(MATERIAL PROVIDED)

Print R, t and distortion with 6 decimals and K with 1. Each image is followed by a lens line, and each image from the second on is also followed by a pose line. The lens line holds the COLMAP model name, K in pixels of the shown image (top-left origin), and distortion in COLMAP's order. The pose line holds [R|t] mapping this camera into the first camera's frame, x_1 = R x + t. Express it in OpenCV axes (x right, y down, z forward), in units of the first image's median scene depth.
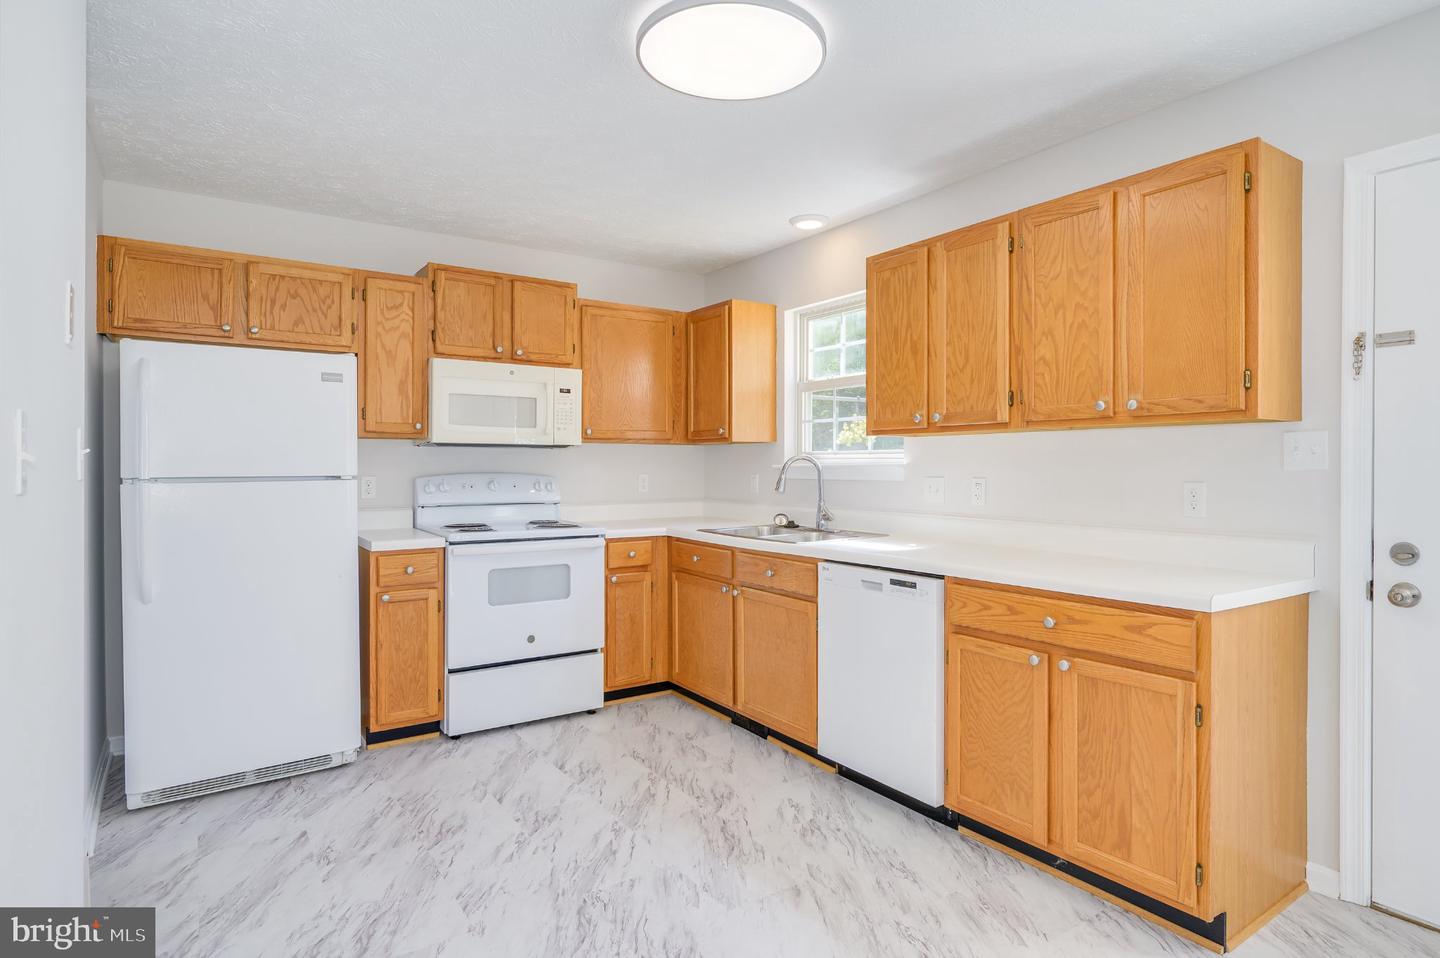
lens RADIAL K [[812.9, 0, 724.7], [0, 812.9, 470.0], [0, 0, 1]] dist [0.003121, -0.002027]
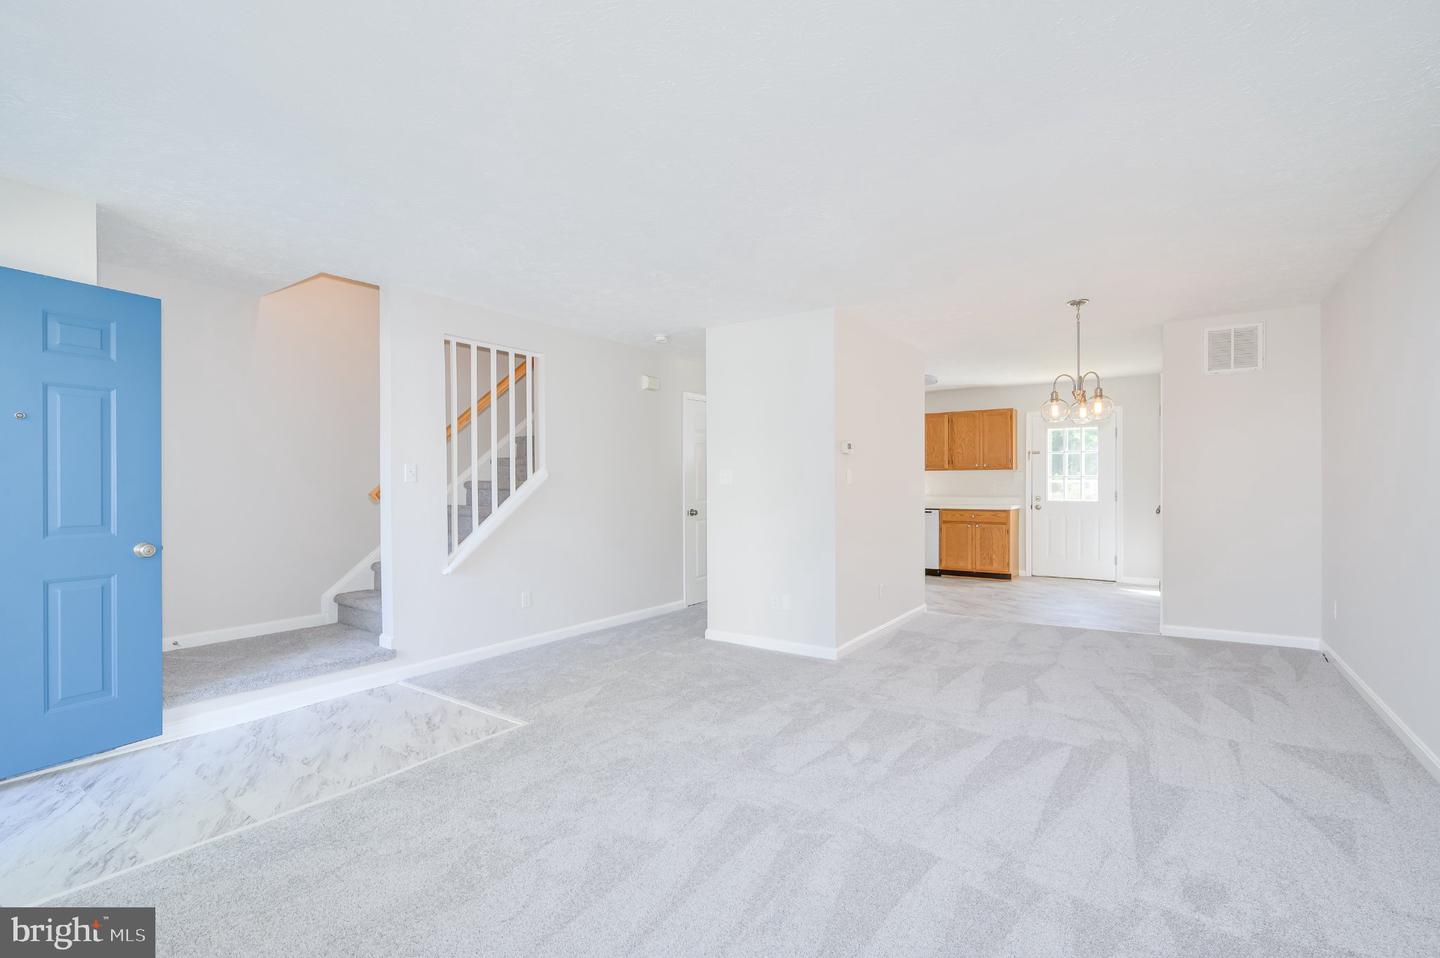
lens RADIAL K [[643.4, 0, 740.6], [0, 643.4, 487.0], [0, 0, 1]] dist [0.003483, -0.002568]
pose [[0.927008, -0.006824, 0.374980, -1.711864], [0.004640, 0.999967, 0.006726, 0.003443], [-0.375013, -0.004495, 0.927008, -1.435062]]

(End MATERIAL PROVIDED)

**WORK INSTRUCTIONS:** Print every line of the material above word for word, leaving out the pictures.

**WRITTEN REPLY:**
Print R, t and distortion with 6 decimals and K with 1. Each image is followed by a lens line, and each image from the second on is also followed by a pose line. The lens line holds the COLMAP model name, K in pixels of the shown image (top-left origin), and distortion in COLMAP's order. The pose line holds [R|t] mapping this camera into the first camera's frame, x_1 = R x + t. Express it in OpenCV axes (x right, y down, z forward), in units of the first image's median scene depth.
lens RADIAL K [[812.9, 0, 724.7], [0, 812.9, 470.0], [0, 0, 1]] dist [0.003121, -0.002027]
lens RADIAL K [[643.4, 0, 740.6], [0, 643.4, 487.0], [0, 0, 1]] dist [0.003483, -0.002568]
pose [[0.927008, -0.006824, 0.374980, -1.711864], [0.004640, 0.999967, 0.006726, 0.003443], [-0.375013, -0.004495, 0.927008, -1.435062]]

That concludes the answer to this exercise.